Task inputs.
*** Begin section ***

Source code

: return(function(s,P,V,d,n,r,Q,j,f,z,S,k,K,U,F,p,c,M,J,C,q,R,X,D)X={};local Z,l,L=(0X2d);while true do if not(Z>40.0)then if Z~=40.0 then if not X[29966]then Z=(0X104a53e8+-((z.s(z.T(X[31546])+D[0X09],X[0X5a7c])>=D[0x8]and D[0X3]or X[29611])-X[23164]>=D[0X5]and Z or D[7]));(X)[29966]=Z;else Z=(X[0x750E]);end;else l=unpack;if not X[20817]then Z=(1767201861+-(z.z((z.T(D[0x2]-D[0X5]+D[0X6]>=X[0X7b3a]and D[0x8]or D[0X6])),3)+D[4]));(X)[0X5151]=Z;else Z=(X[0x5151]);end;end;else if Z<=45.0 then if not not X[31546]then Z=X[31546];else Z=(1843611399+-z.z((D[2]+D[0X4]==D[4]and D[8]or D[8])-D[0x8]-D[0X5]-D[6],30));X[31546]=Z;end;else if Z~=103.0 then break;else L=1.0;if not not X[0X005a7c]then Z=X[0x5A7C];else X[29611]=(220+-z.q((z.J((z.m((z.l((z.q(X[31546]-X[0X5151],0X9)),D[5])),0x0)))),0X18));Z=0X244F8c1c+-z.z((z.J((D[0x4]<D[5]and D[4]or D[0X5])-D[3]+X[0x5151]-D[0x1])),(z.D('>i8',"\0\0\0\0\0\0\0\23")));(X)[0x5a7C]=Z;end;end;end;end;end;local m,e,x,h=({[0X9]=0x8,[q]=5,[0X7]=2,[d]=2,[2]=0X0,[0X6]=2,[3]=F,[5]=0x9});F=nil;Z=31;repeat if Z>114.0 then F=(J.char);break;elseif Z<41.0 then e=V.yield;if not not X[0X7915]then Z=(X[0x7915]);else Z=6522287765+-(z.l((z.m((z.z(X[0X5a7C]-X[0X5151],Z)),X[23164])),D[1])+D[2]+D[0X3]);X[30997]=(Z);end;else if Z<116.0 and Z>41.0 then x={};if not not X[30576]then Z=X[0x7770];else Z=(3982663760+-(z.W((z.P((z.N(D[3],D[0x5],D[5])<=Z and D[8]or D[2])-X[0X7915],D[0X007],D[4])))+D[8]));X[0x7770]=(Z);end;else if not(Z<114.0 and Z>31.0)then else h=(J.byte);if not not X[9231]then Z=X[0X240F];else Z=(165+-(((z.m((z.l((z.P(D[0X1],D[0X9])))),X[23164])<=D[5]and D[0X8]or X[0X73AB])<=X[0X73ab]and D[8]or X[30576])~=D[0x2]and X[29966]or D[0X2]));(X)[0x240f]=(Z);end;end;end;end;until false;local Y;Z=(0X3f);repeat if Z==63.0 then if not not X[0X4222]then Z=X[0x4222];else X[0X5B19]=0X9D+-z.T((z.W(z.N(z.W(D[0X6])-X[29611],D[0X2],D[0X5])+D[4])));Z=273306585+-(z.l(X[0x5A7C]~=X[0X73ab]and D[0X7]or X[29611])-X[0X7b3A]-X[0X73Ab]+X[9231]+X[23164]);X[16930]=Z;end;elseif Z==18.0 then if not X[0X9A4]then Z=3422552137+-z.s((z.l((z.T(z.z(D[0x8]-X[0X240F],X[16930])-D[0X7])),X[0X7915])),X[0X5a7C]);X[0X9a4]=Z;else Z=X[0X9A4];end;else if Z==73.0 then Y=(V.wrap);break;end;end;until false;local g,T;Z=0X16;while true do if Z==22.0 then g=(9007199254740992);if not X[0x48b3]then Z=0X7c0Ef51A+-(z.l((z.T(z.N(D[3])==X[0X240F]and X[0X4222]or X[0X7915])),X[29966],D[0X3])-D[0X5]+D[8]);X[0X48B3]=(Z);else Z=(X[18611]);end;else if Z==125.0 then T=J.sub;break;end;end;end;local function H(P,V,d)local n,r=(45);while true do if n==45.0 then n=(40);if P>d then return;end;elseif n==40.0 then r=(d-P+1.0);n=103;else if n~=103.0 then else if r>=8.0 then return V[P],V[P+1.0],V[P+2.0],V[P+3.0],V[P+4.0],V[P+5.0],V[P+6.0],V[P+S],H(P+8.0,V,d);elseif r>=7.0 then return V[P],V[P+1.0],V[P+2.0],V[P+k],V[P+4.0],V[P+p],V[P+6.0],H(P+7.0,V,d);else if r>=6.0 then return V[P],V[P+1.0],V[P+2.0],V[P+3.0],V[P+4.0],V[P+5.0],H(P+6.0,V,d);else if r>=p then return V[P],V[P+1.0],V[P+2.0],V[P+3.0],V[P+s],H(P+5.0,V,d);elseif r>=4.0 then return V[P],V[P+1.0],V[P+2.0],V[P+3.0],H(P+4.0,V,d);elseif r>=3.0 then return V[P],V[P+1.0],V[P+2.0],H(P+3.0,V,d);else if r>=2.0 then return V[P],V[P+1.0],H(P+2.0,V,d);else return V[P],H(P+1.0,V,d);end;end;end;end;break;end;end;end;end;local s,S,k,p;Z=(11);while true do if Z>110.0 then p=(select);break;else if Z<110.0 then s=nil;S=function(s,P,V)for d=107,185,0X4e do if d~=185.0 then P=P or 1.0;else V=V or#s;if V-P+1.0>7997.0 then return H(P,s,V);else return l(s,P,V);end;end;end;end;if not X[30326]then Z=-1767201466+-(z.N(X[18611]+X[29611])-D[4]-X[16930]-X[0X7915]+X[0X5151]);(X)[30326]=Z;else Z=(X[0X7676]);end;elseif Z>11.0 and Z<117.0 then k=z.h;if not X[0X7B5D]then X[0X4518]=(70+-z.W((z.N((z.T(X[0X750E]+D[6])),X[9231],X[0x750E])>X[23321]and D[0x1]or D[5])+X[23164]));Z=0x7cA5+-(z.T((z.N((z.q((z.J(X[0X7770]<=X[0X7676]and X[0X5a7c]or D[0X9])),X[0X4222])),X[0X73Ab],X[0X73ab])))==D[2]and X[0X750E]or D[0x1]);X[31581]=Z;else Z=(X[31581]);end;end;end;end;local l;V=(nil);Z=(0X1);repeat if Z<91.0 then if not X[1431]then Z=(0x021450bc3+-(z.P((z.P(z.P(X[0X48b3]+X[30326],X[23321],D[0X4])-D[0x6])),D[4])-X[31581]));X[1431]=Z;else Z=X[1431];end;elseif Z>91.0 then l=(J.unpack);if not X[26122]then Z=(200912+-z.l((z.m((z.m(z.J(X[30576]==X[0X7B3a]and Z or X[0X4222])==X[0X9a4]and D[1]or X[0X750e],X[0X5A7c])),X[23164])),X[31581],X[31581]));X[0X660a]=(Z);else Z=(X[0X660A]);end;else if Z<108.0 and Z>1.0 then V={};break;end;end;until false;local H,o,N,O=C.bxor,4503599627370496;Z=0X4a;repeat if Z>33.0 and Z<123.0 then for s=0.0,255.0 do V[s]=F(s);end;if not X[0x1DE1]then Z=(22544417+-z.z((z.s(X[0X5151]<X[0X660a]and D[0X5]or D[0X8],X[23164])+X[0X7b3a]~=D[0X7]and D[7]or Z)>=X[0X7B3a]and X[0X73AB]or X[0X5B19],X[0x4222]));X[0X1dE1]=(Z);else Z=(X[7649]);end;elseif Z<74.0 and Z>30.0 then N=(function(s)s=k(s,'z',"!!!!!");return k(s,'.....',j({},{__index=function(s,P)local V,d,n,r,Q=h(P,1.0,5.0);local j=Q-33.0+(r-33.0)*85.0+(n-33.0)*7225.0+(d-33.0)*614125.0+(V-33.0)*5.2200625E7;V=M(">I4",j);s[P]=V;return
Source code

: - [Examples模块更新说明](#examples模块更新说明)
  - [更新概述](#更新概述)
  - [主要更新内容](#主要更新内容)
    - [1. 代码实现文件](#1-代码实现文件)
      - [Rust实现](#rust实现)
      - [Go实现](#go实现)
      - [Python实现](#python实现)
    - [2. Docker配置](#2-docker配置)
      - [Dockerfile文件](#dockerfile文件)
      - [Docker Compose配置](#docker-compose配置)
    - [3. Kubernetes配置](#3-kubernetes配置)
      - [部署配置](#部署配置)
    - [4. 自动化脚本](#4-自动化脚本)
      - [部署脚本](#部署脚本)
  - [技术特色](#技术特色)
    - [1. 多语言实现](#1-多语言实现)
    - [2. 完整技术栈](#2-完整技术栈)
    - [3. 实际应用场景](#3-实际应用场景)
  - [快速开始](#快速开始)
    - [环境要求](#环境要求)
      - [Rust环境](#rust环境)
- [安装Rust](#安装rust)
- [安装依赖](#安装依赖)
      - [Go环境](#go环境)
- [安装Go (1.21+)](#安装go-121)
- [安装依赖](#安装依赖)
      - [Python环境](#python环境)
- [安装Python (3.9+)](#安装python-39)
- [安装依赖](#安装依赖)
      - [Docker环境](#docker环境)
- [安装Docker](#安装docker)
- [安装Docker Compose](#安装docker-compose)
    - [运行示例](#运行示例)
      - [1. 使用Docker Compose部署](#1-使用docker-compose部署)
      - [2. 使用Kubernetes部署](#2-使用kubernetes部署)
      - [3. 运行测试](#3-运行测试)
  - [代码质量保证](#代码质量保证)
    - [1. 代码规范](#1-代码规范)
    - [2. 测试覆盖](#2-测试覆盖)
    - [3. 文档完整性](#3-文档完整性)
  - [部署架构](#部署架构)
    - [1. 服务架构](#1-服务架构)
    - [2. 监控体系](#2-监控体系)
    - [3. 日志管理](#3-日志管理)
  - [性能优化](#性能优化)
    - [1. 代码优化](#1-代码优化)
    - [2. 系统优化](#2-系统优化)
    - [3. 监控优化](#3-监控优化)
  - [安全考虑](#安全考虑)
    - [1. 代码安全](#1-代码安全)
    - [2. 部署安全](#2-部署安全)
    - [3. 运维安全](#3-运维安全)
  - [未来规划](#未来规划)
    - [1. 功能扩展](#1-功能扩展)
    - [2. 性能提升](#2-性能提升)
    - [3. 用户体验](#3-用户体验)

*** End section ***

Exercise description.
Retype exactly the span of lines from the one with "- [2. 测试覆盖](#2-测试覆盖)" through the one with "- [未来规划](#未来规划)"; include both ends and omit the rest of the material.

Written answer.
    - [2. 测试覆盖](#2-测试覆盖)
    - [3. 文档完整性](#3-文档完整性)
  - [部署架构](#部署架构)
    - [1. 服务架构](#1-服务架构)
    - [2. 监控体系](#2-监控体系)
    - [3. 日志管理](#3-日志管理)
  - [性能优化](#性能优化)
    - [1. 代码优化](#1-代码优化)
    - [2. 系统优化](#2-系统优化)
    - [3. 监控优化](#3-监控优化)
  - [安全考虑](#安全考虑)
    - [1. 代码安全](#1-代码安全)
    - [2. 部署安全](#2-部署安全)
    - [3. 运维安全](#3-运维安全)
  - [未来规划](#未来规划)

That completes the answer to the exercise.